只是我急着找他,一路横冲直撞却也没个人拦我就显得奇怪了些了。我亦管不了那么多,丝毫不顾礼数,活像发疯一样到处乱窜,嘴里念着喊着池渊的名字,却什么回应也得不到。
三界之中,敢这样直呼天帝名字的人,怕是除了我,独独只有平洛上神了。上任天帝只呼池渊乳名渊儿,兄弟大多以兄或弟叫他,因之,我也算是个特例。可天界之中,已然见不着池渊,叫了许久,硬是没有半点回应。手中拽着的药瓶,差点被生生捏破。好在平洛出现,才抑制住我的不知所措。
我看着平洛那张英俊却略微有些愁绪的脸,声音颤抖着低声问他:“可有见着池渊?”这句话,当真是在自欺欺人罢了。
眼泪止不住地往下掉,猛地跌落在地,声嘶,力竭。
平洛过来扶我,将我拥进怀中,轻柔而缓慢拍着我的背,直到我哭得不那么厉害的空当,他才缓慢开口:“可知你手里的瓶中装着什么?”他的语气,自始至终都没有起承转合,向来直白而果决。但此时,却听着十分的悲痛。
“他果真那样做了吗?可他是天帝啊,舍弃一身修为和这万年内丹,他还能活吗?平洛,你告诉我他在哪儿好吗,你帮我把这一身的仙气和内丹换给他好吗?求求你,求求你告诉我啊……”我疯狂摇晃着他的身子,发疯一样拉扯着他的衣衫,捶打着,哭泣着,绝望着,实在不知如何是好。
“浅陌,没用的,你别求我……”他用力将我再次拉进怀里,却被我用力推开,泪水浑浊的视线中,是平洛的泪眼朦胧。
原来,他哭了。
记忆中的平洛,从未有过这般软弱模样,可想,他说的话,是真真切切的实话。可这实话,让人难以接受。我又如何能接受,三界之中,最可能知晓池渊去向就是他这师傅,可如今他这师傅竟告诉我他也没办法,这真真让人意外。

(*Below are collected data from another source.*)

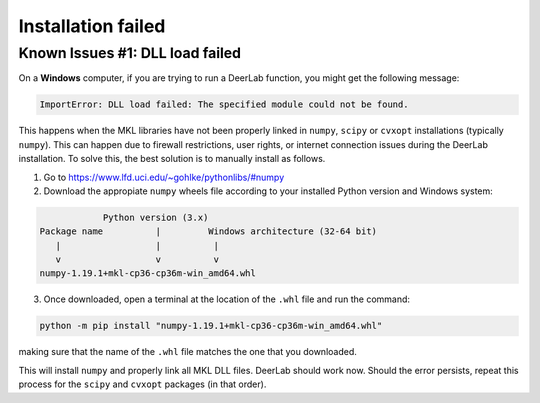 .. _installation_failed

====================
Installation failed
====================

Known Issues #1: DLL load failed
--------------------------------


On a **Windows** computer, if you are trying to run a DeerLab function, you might get the following message:

.. code-block:: text

    ImportError: DLL load failed: The specified module could not be found.

This happens when the MKL libraries have not been properly linked in ``numpy``, ``scipy`` or ``cvxopt`` installations (typically ``numpy``). This can happen due to firewall restrictions, user rights, or internet connection issues during the DeerLab installation. To solve this, the best solution is to manually install as follows. 

1) Go to https://www.lfd.uci.edu/~gohlke/pythonlibs/#numpy

2) Download the appropiate ``numpy`` wheels file according to your installed Python version and Windows system:

.. code-block:: text

                Python version (3.x)
    Package name          |         Windows architecture (32-64 bit)
       |                  |          |
       v                  v          v
    numpy-1.19.1+mkl-cp36-cp36m-win_amd64.whl


3) Once downloaded, open a terminal at the location of the ``.whl`` file and run the command:

.. code-block:: text

    python -m pip install "numpy-1.19.1+mkl-cp36-cp36m-win_amd64.whl"


making sure that the name of the ``.whl`` file matches the one that you downloaded.

This will install ``numpy`` and properly link all MKL DLL files. DeerLab should work now. Should the error persists, repeat this process for the ``scipy`` and ``cvxopt`` packages (in that order).
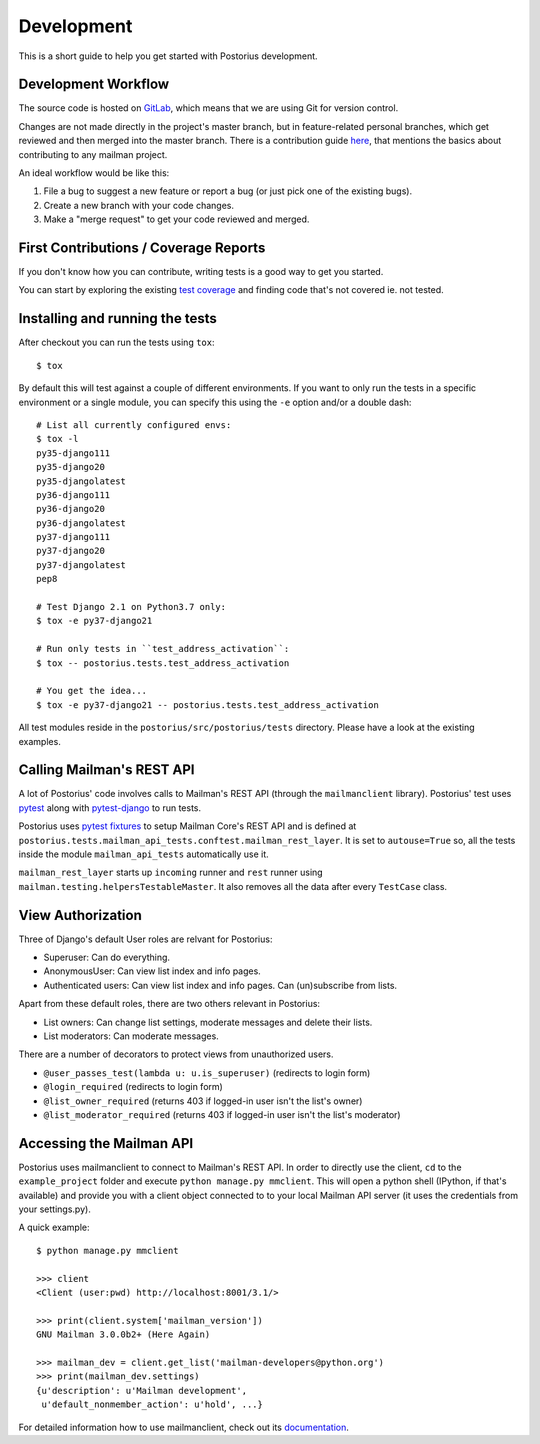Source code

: ===========
Development
===========

This is a short guide to help you get started with Postorius development.


Development Workflow
====================

The source code is hosted on GitLab_, which means that we are using
Git for version control.

.. _GitLab: https://gitlab.com/mailman/postorius

Changes are not made directly in the project's master branch, but in
feature-related personal branches, which get reviewed and then merged into
the master branch. There is a contribution guide here_, that mentions the basics
about contributing to any mailman project.

.. _here: http://wiki.list.org/DEV/HowToContributeGit

An ideal workflow would be like this:

1. File a bug to suggest a new feature or report a bug (or just pick one of
   the existing bugs).
2. Create a new branch with your code changes.
3. Make a "merge request" to get your code reviewed and merged.


First Contributions / Coverage Reports
======================================

If you don't know how you can contribute,
writing tests is a good way to get you started.

You can start by exploring the existing `test coverage`_
and finding code that's not covered ie. not tested.

.. _`test coverage`: https://mailman.gitlab.io/postorius/index.html


Installing and running the tests
================================

After checkout you can run the tests using ``tox``:

::

    $ tox

By default this will test against a couple of different environments.
If you want to only run the tests in a specific environment or a single
module, you can specify this using the ``-e`` option and/or a double
dash:

::

    # List all currently configured envs:
    $ tox -l
    py35-django111
    py35-django20
    py35-djangolatest
    py36-django111
    py36-django20
    py36-djangolatest
    py37-django111
    py37-django20
    py37-djangolatest
    pep8

    # Test Django 2.1 on Python3.7 only:
    $ tox -e py37-django21

    # Run only tests in ``test_address_activation``:
    $ tox -- postorius.tests.test_address_activation

    # You get the idea...
    $ tox -e py37-django21 -- postorius.tests.test_address_activation


All test modules reside in the ``postorius/src/postorius/tests``
directory. Please have a look at the existing examples.


Calling Mailman's REST API
==========================

A lot of Postorius' code involves calls to Mailman's REST API (through the
``mailmanclient`` library). Postorius' test uses `pytest`_ along with
`pytest-django`_ to run tests.

Postorius uses `pytest fixtures`_ to setup Mailman Core's REST API and is
defined at ``postorius.tests.mailman_api_tests.conftest.mailman_rest_layer``. It
is set to ``autouse=True`` so, all the tests inside the module
``mailman_api_tests`` automatically use it.

``mailman_rest_layer`` starts up ``incoming`` runner and ``rest`` runner using
``mailman.testing.helpersTestableMaster``. It also removes all the data after
every ``TestCase`` class.


.. _pytest fixtures: https://docs.pytest.org/en/latest/fixture.html
.. _pytest: https://docs.pytest.org/en/latest/contents.html
.. _pytest-django: https://pytest-django.readthedocs.io/en/latest/


View Authorization
==================

Three of Django's default User roles are relvant for Postorius:

- Superuser: Can do everything.
- AnonymousUser: Can view list index and info pages.
- Authenticated users: Can view list index and info pages. Can (un)subscribe
  from lists.

Apart from these default roles, there are two others relevant in Postorius:

- List owners: Can change list settings, moderate messages and delete their
  lists.
- List moderators: Can moderate messages.

There are a number of decorators to protect views from unauthorized users.

- ``@user_passes_test(lambda u: u.is_superuser)`` (redirects to login form)
- ``@login_required`` (redirects to login form)
- ``@list_owner_required`` (returns 403 if logged-in user isn't the
  list's owner)
- ``@list_moderator_required`` (returns 403 if logged-in user isn't the
  list's moderator)


Accessing the Mailman API
=========================

Postorius uses mailmanclient to connect to Mailman's REST API. In order to
directly use the client, ``cd`` to the ``example_project`` folder and execute
``python manage.py mmclient``. This will open a python shell (IPython, if
that's available) and provide you with a client object connected to to your
local Mailman API server (it uses the credentials from your settings.py).

A quick example:

::

    $ python manage.py mmclient

    >>> client
    <Client (user:pwd) http://localhost:8001/3.1/>

    >>> print(client.system['mailman_version'])
    GNU Mailman 3.0.0b2+ (Here Again)

    >>> mailman_dev = client.get_list('mailman-developers@python.org')
    >>> print(mailman_dev.settings)
    {u'description': u'Mailman development',
     u'default_nonmember_action': u'hold', ...}

For detailed information how to use mailmanclient, check out its documentation_.

.. _documentation: http://docs.mailman3.org/projects/mailmanclient/en/latest/using.html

“真的没有办法了吗?平洛,你在骗我吗,还是说……是池渊叫你这样做的,还是……你不想帮我?”脑子一团乱麻的我胡乱揣测,却始料未及地被平洛一巴掌打得愈加晕头转向。
脑袋嗡嗡中,我清晰地能分辨出他的话音:“池渊是天帝,他的事儿岂是我辈能管得了的,过往的师徒情谊不过是他凡间渡劫时的安排,在这天界,我哪能有以下犯上的能耐,就算池渊待我不薄,我又岂能过分干预天帝之事,你这样说我,难道不是在诽谤我,浅陌,你难道不明白吗?”他噼里啪啦对我一阵数落,语气之中满是愤慨。
即便他这样说,我仍旧不能相信他真的不知道池渊的下落,直到他拿出那支白玉簪子。那断成两节的簪子卑微地躺在平洛的手心,像个可怜的小丑一般。我才明白,他说得是真的。
“浅陌,白玉簪子断了,你应该明白这代表什么,所以我说,没用了……”他低眉看着手中的簪子,试图重新接起来,却没用。
白玉簪子断了!我的心也碎了!这簪子是池渊仙骨所做,平日里因有池渊仙气护着,白日夜间都泛着柔光。可现在,它却断了……这意思,是说池渊已死吗?想到这儿,我便坚持不住,一个趔趄后仰过去,再没了动静。